Our client, a leading nationwide restaurant chain, depends on daily sales forecasts to inform many of their operational planning decisions, including labor scheduling. Labor schedules aim to make sure restaurants have enough staff members available to serve customers efficiently and satisfactorily while also avoiding overstaffing. To fully optimize these schedules, our client post-processes their daily sales forecasts, breaking them into 15-minute intervals throughout the day.

Picture This
Big Challenge
These forecasts were intended to help anticipate the natural rhythms of each restaurant’s peak and off-peak periods. But they failed to present the full picture, compromising efficiency and, ultimately, sales. Our client’s existing method relied on recent historical data to break down their daily sales forecasts into 15-minute intervals. However, our team identified scenarios in which these recent sales patterns simply weren’t predictive of future patterns.
For example, holidays like the Fourth of July and Labor Day tend to follow patterns that are more similar to the same day in prior years and less similar to typical days in the recent past. Similarly, during periods of seasonal transition—like the weeks leading from spring into summer—sales patterns from recent weeks may not be representative of future weeks, and previous years’ summertime sales patterns may be more predictive.
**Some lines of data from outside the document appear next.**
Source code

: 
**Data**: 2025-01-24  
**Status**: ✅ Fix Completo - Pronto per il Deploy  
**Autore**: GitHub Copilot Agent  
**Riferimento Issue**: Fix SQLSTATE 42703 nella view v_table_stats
For our client, relying solely upon recent sales data also produced poor forecasts when recent weeks’ sales were highly variable or contained outliers.
The Solution
After identifying these areas for improvement, our team set about developing an alternative decomposition methodology that led to more accurate 15-minute forecasts.
To improve forecast accuracy, we identified the optimal weighting of the data for each day from prior weeks and prior years. We further customized our solution to account for the holidays that can fall on different weekdays each year. We also identified the parameters that optimally tune the forecast-smoothing process, ensuring a balance between capturing the underlying signal and rejecting noise from spikes and outliers.
We then backtested this new approach by applying our model to historical data and observing how it would have performed had it been available in the past. We found that these changes led to a 16 percent reduction in forecast error.
The Results
Our client now generates a more accurate set of fine-grained 15-minute sales forecasts that is robust to seasonal and holiday fluctuations. This helps their restaurants more precisely set staff schedules to mitigate the risk of under- and overstaffing as demand ebbs and flows throughout the day.